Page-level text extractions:

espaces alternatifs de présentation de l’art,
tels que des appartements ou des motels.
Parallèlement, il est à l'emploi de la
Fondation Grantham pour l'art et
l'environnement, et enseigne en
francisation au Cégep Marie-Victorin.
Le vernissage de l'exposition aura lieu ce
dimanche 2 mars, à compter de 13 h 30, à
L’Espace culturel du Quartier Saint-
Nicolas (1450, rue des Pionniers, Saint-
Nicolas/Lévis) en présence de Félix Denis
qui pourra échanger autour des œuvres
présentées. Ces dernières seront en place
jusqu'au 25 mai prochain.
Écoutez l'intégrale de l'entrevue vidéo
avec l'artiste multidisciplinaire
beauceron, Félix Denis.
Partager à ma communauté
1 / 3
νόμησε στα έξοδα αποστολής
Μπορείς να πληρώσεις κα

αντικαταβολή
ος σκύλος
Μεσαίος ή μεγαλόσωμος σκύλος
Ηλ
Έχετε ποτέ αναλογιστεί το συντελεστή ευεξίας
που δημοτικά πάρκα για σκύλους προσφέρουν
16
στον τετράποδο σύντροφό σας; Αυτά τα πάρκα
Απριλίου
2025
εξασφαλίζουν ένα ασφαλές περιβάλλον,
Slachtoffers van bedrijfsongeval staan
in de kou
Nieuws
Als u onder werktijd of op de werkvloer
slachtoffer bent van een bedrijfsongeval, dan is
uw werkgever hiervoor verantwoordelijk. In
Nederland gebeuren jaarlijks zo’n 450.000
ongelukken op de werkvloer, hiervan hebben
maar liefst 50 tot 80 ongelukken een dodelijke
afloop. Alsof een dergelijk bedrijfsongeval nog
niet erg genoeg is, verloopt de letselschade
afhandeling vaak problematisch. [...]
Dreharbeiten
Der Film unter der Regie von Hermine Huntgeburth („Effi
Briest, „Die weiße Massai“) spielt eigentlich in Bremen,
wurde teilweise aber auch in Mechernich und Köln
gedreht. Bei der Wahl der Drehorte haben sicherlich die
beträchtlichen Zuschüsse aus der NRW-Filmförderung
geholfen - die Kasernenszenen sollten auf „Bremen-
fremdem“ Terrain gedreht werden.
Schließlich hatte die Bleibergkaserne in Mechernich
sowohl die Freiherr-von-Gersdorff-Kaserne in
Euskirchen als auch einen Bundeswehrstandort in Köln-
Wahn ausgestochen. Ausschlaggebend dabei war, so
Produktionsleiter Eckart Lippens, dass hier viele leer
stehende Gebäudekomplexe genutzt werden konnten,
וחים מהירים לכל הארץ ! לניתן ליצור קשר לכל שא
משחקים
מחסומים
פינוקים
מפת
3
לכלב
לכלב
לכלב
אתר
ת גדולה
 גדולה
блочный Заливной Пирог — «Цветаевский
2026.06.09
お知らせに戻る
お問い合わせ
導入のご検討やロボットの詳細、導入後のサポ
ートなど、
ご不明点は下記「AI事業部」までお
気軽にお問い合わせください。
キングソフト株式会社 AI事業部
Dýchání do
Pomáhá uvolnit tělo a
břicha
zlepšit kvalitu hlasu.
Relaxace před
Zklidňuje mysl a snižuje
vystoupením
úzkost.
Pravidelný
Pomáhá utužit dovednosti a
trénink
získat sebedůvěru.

### TASK STATEMENT
Set down each entry exactly, leaving none out.

### EXPECTED OUTPUT
espaces alternatifs de présentation de l’art,
tels que des appartements ou des motels.
Parallèlement, il est à l'emploi de la
Fondation Grantham pour l'art et
l'environnement, et enseigne en
francisation au Cégep Marie-Victorin.
Le vernissage de l'exposition aura lieu ce
dimanche 2 mars, à compter de 13 h 30, à
L’Espace culturel du Quartier Saint-
Nicolas (1450, rue des Pionniers, Saint-
Nicolas/Lévis) en présence de Félix Denis
qui pourra échanger autour des œuvres
présentées. Ces dernières seront en place
jusqu'au 25 mai prochain.
Écoutez l'intégrale de l'entrevue vidéo
avec l'artiste multidisciplinaire
beauceron, Félix Denis.
Partager à ma communauté
1 / 3
νόμησε στα έξοδα αποστολής
Μπορείς να πληρώσεις κα

αντικαταβολή
ος σκύλος
Μεσαίος ή μεγαλόσωμος σκύλος
Ηλ
Έχετε ποτέ αναλογιστεί το συντελεστή ευεξίας
που δημοτικά πάρκα για σκύλους προσφέρουν
16
στον τετράποδο σύντροφό σας; Αυτά τα πάρκα
Απριλίου
2025
εξασφαλίζουν ένα ασφαλές περιβάλλον,
Slachtoffers van bedrijfsongeval staan
in de kou
Nieuws
Als u onder werktijd of op de werkvloer
slachtoffer bent van een bedrijfsongeval, dan is
uw werkgever hiervoor verantwoordelijk. In
Nederland gebeuren jaarlijks zo’n 450.000
ongelukken op de werkvloer, hiervan hebben
maar liefst 50 tot 80 ongelukken een dodelijke
afloop. Alsof een dergelijk bedrijfsongeval nog
niet erg genoeg is, verloopt de letselschade
afhandeling vaak problematisch. [...]
Dreharbeiten
Der Film unter der Regie von Hermine Huntgeburth („Effi
Briest, „Die weiße Massai“) spielt eigentlich in Bremen,
wurde teilweise aber auch in Mechernich und Köln
gedreht. Bei der Wahl der Drehorte haben sicherlich die
beträchtlichen Zuschüsse aus der NRW-Filmförderung
geholfen - die Kasernenszenen sollten auf „Bremen-
fremdem“ Terrain gedreht werden.
Schließlich hatte die Bleibergkaserne in Mechernich
sowohl die Freiherr-von-Gersdorff-Kaserne in
Euskirchen als auch einen Bundeswehrstandort in Köln-
Wahn ausgestochen. Ausschlaggebend dabei war, so
Produktionsleiter Eckart Lippens, dass hier viele leer
stehende Gebäudekomplexe genutzt werden konnten,
וחים מהירים לכל הארץ ! לניתן ליצור קשר לכל שא
משחקים
מחסומים
פינוקים
מפת
3
לכלב
לכלב
לכלב
אתר
ת גדולה
 גדולה
блочный Заливной Пирог — «Цветаевский
2026.06.09
お知らせに戻る
お問い合わせ
導入のご検討やロボットの詳細、導入後のサポ
ートなど、
ご不明点は下記「AI事業部」までお
気軽にお問い合わせください。
キングソフト株式会社 AI事業部
Dýchání do
Pomáhá uvolnit tělo a
břicha
zlepšit kvalitu hlasu.
Relaxace před
Zklidňuje mysl a snižuje
vystoupením
úzkost.
Pravidelný
Pomáhá utužit dovednosti a
trénink
získat sebedůvěru.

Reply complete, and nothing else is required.